Yah, the microcode thing used to be a module. Not anymore.

> And then _request_firmware() goes and ends up in places like
> kernel_read_file(), which already use vmalloc().
> 
> Anyway, isn't this kind of thing exactly why we have that iov_iter
> stuff? request_microcode_fw() can build an ITER_KVEC,
> request_microcode_user() can build an ITER_IOVEC. And then
> generic_load_microcode() can use something like copy_from_iter(). Does
> that sound reasonable?

/me doesn't know that interface, goes and looks...

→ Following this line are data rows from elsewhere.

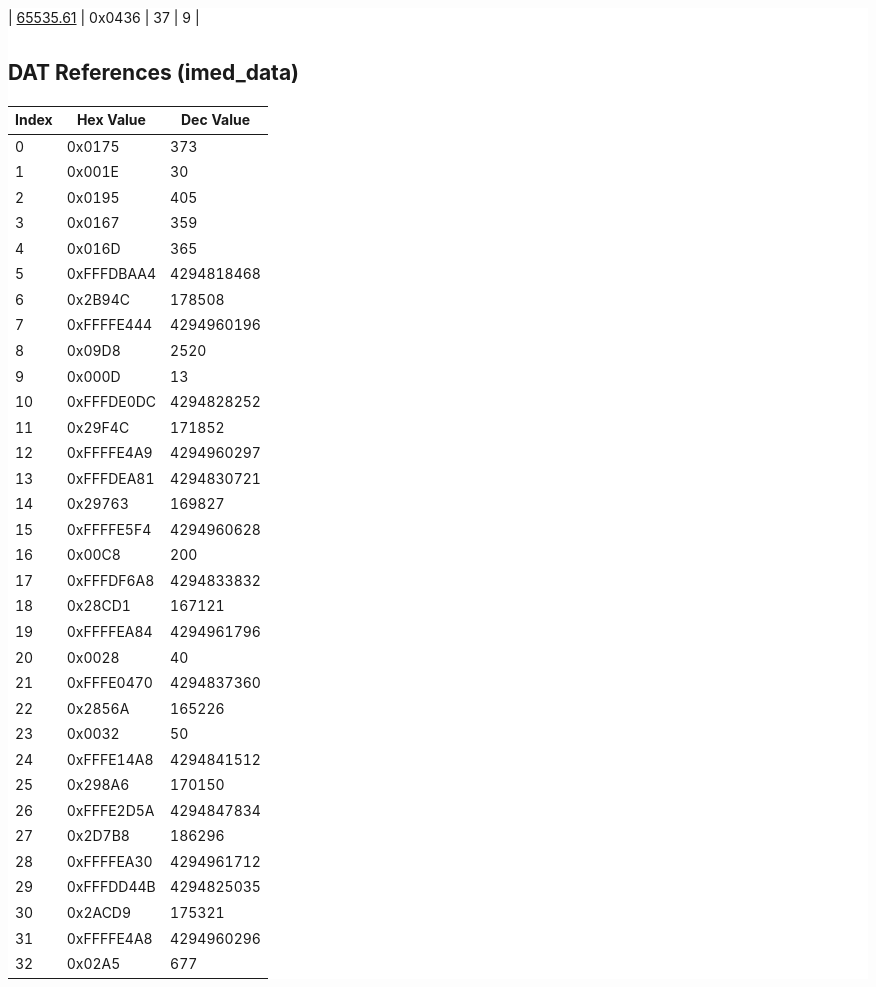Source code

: | [65535.61](./65535.61.md) | 0x0436   |     37 |              9 |

## DAT References (imed_data)

|   Index | Hex Value   |   Dec Value |
|---------|-------------|-------------|
|       0 | 0x0175      |         373 |
|       1 | 0x001E      |          30 |
|       2 | 0x0195      |         405 |
|       3 | 0x0167      |         359 |
|       4 | 0x016D      |         365 |
|       5 | 0xFFFDBAA4  |  4294818468 |
|       6 | 0x2B94C     |      178508 |
|       7 | 0xFFFFE444  |  4294960196 |
|       8 | 0x09D8      |        2520 |
|       9 | 0x000D      |          13 |
|      10 | 0xFFFDE0DC  |  4294828252 |
|      11 | 0x29F4C     |      171852 |
|      12 | 0xFFFFE4A9  |  4294960297 |
|      13 | 0xFFFDEA81  |  4294830721 |
|      14 | 0x29763     |      169827 |
|      15 | 0xFFFFE5F4  |  4294960628 |
|      16 | 0x00C8      |         200 |
|      17 | 0xFFFDF6A8  |  4294833832 |
|      18 | 0x28CD1     |      167121 |
|      19 | 0xFFFFEA84  |  4294961796 |
|      20 | 0x0028      |          40 |
|      21 | 0xFFFE0470  |  4294837360 |
|      22 | 0x2856A     |      165226 |
|      23 | 0x0032      |          50 |
|      24 | 0xFFFE14A8  |  4294841512 |
|      25 | 0x298A6     |      170150 |
|      26 | 0xFFFE2D5A  |  4294847834 |
|      27 | 0x2D7B8     |      186296 |
|      28 | 0xFFFFEA30  |  4294961712 |
|      29 | 0xFFFDD44B  |  4294825035 |
|      30 | 0x2ACD9     |      175321 |
|      31 | 0xFFFFE4A8  |  4294960296 |
|      32 | 0x02A5      |         677 |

You mean doing something like iov_iter_init() ... and then
copy_from_iter()? I'm looking at vhost_vsock_alloc_pkt() as an example
for a user of that interface.

The only thing I'm unsure about is the use case: that iov thing uses
a bunch of segments with separate lengths AFAICT which it copies
back'n'forth.

The loader does that sequentially in the sense that it parses the header
first, does some checks, then computes the size of the trailing patch
data which then copies again, see those ->get_ucode_data invocations.

Which would mean that the iov_* stuff would be always called with a
single segment of some length. Not that it is an issue, just saying.

That's why I suggested doing the trivial thing of copying the whole
buffer at once but I tend to prefer simple things so... :-)

-- 
Regards/Gruss,
    Boris.

Good mailing practices for 400: avoid top-posting and trim the reply.